Comparative Analysis of Machine Learning Techniques to Identify Churn for Telecom Data
Author(s) -
M. Malleswari,
R.J Manira,
Praveen Kumar,
.. Murugan
Publication year - 2018
Publication title -
international journal of engineering and technology
Language(s) - English
Resource type - Journals
ISSN - 2227-524X
DOI - 10.14419/ijet.v7i3.34.19210
Subject(s) - computer science , big data , scala , spark (programming language) , random forest , machine learning , decision tree , artificial intelligence , analytics , tree (set theory) , data mining , programming paradigm , java , operating system , mathematical analysis , mathematics , programming language
Big data analytics has been the focus for large scale data processing. Machine learning and Big data has great future in prediction. Churn prediction is one of the sub domain of big data.

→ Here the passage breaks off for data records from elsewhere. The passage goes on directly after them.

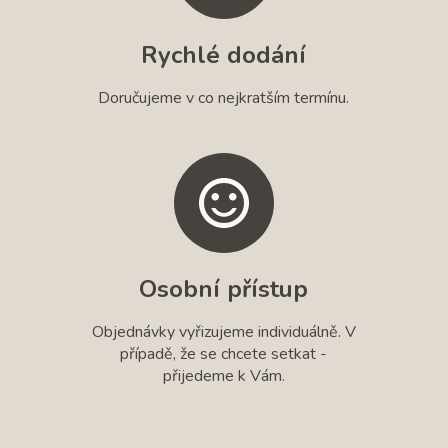
Rychlé dodání
Doručujeme v co nejkratším termínu.
Osobní přístup
Objednávky vyřizujeme individuálně. V
případě, že se chcete setkat -
přijedeme k Vám.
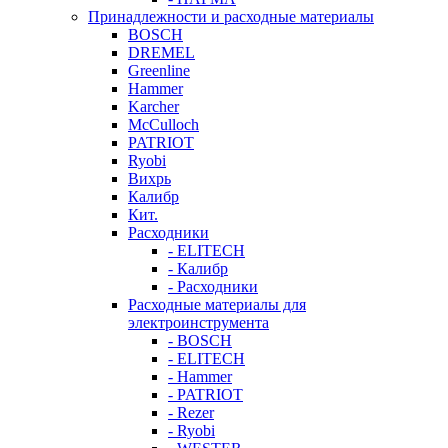
Принадлежности и расходные материалы
BOSCH
DREMEL
Greenline
Hammer
Karcher
McCulloch
PATRIOT
Ryobi
Вихрь
Калибр
Кит.
Расходники
- ELITECH
- Калибр
- Расходники
Расходные материалы для
электроинструмента
- BOSCH
- ELITECH
- Hammer
- PATRIOT
- Rezer
- Ryobi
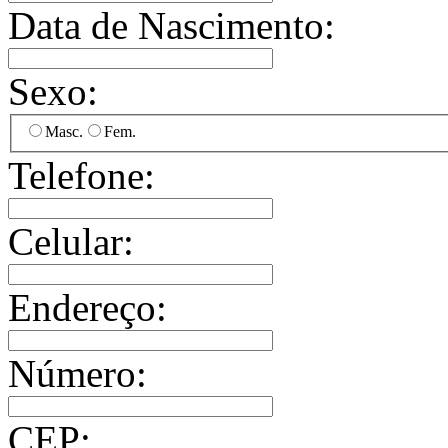
Data de Nascimento:
Sexo:
Masc.
Fem.
Telefone:
Celular:
Endereço:
Número:
CEP:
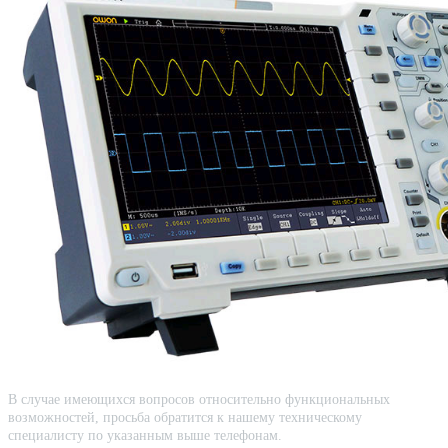
В случае имеющихся вопросов относительно функциональных
возможностей, просьба обратится к нашему техническому
специалисту по указанным выше телефонам.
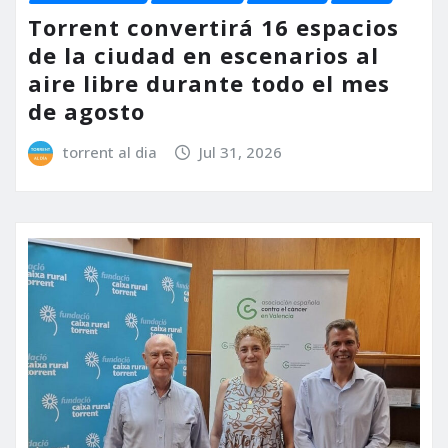
Torrent convertirá 16 espacios
de la ciudad en escenarios al
aire libre durante todo el mes
de agosto
torrent al dia
Jul 31, 2026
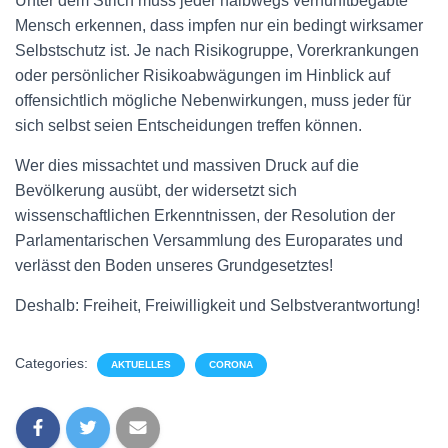
Unter dem Strich muss jeder halbwegs vernunftbegabte
Mensch erkennen, dass impfen nur ein bedingt wirksamer
Selbstschutz ist. Je nach Risikogruppe, Vorerkrankungen
oder persönlicher Risikoabwägungen im Hinblick auf
offensichtlich mögliche Nebenwirkungen, muss jeder für
sich selbst seien Entscheidungen treffen können.
Wer dies missachtet und massiven Druck auf die
Bevölkerung ausübt, der widersetzt sich
wissenschaftlichen Erkenntnissen, der Resolution der
Parlamentarischen Versammlung des Europarates und
verlässt den Boden unseres Grundgesetztes!
Deshalb: Freiheit, Freiwilligkeit und Selbstverantwortung!
Categories:
AKTUELLES
CORONA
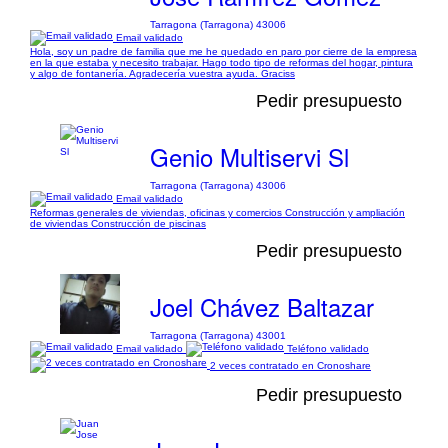
Tarragona (Tarragona) 43006
Email validado
Hola, soy un padre de familia que me he quedado en paro por cierre de la empresa
en la que estaba y necesito trabajar. Hago todo tipo de reformas del hogar, pintura
y algo de fontanería. Agradecería vuestra ayuda. Graciss
Pedir presupuesto
Genio Multiservi Sl
Tarragona (Tarragona) 43006
Email validado
Reformas generales de viviendas, oficinas y comercios Construcción y ampliación
de viviendas Construcción de piscinas
Pedir presupuesto
Joel Chávez Baltazar
Tarragona (Tarragona) 43001
Email validado
Teléfono validado
2 veces contratado en Cronoshare
Pedir presupuesto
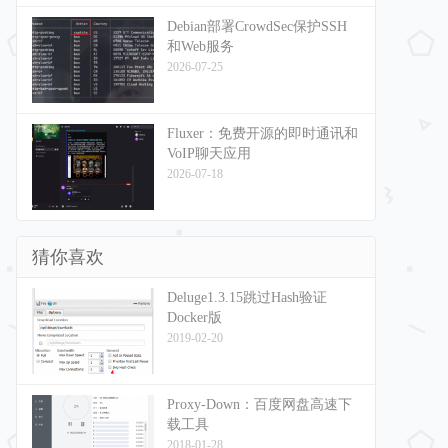
Debian部署CrowdSec保护SSH
和Web服务
2026-07-25
Fluxer：免费开源的即时通讯和
VoIP聊天应用
2026-07-18
猜你喜欢
Deluge1.3.15跳过Hash验证
Docker版
2019-02-20
Proxy-Down：百度网盘高速下
载工具
2018-01-28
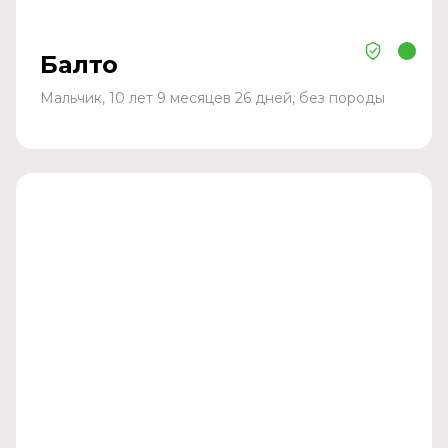
Балто
Мальчик, 10 лет 9 месяцев 26 дней, без породы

Preventing customer attrition especially in telecom is the advantage of churn prediction. Churn prediction is a day-to-day affair involving millions. So a solution to prevent customer attrition can save a lot. This paper propose to do comparison of three machine learning techniques Decision tree algorithm, Random Forest algorithm and Gradient Boosted tree algorithm using Apache Spark. Apache Spark is a data processing engine used in big data which provides in-memory processing so that the processing speed is higher. The analysis is made by extracting the features of the data set and training the model. Scala is a programming language that combines both object oriented and functional programming and so a powerful programming language. The analysis is implemented using Apache Spark and modelling is done using scala ML. The accuracy of Decision tree model came out as 86%, Random Forest model is 87% and Gradient Boosted tree is 85%.